### Recorded information
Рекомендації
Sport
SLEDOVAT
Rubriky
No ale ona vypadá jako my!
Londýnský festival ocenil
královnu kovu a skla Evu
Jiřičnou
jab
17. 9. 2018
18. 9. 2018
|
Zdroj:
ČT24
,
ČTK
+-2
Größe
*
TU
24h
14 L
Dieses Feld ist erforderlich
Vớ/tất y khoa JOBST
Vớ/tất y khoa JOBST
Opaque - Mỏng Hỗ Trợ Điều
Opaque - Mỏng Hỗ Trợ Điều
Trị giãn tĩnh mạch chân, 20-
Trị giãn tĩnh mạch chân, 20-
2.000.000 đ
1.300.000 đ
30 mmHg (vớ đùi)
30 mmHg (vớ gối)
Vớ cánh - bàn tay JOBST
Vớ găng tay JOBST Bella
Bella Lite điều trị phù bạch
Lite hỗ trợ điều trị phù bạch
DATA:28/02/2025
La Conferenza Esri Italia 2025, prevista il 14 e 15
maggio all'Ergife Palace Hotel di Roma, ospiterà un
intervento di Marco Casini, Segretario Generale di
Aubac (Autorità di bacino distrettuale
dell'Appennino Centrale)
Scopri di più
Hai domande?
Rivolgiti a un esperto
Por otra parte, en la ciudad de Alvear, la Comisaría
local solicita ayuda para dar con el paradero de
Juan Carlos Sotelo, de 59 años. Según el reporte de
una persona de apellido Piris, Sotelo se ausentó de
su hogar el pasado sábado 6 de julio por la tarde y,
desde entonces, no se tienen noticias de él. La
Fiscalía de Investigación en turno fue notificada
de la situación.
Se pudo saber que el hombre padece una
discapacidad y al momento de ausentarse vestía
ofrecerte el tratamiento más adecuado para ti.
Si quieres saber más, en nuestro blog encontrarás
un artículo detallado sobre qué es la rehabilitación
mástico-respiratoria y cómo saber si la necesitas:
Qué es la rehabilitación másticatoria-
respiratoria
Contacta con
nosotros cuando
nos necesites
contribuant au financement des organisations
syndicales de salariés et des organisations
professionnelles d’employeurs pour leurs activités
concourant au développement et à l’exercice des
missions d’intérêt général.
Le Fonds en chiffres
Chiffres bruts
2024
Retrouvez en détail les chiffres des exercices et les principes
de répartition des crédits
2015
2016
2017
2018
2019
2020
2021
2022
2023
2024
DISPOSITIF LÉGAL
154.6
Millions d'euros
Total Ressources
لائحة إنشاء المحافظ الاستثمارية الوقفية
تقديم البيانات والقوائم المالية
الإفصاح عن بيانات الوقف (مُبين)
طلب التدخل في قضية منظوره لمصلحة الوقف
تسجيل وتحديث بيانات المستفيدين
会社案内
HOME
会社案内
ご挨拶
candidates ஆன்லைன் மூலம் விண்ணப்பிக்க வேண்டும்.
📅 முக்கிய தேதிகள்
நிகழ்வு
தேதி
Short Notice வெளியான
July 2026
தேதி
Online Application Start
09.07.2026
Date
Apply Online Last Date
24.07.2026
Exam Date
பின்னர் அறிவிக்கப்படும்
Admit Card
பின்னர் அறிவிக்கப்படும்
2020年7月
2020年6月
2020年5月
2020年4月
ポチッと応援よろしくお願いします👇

### Your objective
Quote, word for word, every line of the items from the very first one through the line containing "maggio all'Ergife Palace", with both of those lines included.

### Solution to this problem
Рекомендації
Sport
SLEDOVAT
Rubriky
No ale ona vypadá jako my!
Londýnský festival ocenil
královnu kovu a skla Evu
Jiřičnou
jab
17. 9. 2018
18. 9. 2018
|
Zdroj:
ČT24
,
ČTK
+-2
Größe
*
TU
24h
14 L
Dieses Feld ist erforderlich
Vớ/tất y khoa JOBST
Vớ/tất y khoa JOBST
Opaque - Mỏng Hỗ Trợ Điều
Opaque - Mỏng Hỗ Trợ Điều
Trị giãn tĩnh mạch chân, 20-
Trị giãn tĩnh mạch chân, 20-
2.000.000 đ
1.300.000 đ
30 mmHg (vớ đùi)
30 mmHg (vớ gối)
Vớ cánh - bàn tay JOBST
Vớ găng tay JOBST Bella
Bella Lite điều trị phù bạch
Lite hỗ trợ điều trị phù bạch
DATA:28/02/2025
La Conferenza Esri Italia 2025, prevista il 14 e 15
maggio all'Ergife Palace Hotel di Roma, ospiterà un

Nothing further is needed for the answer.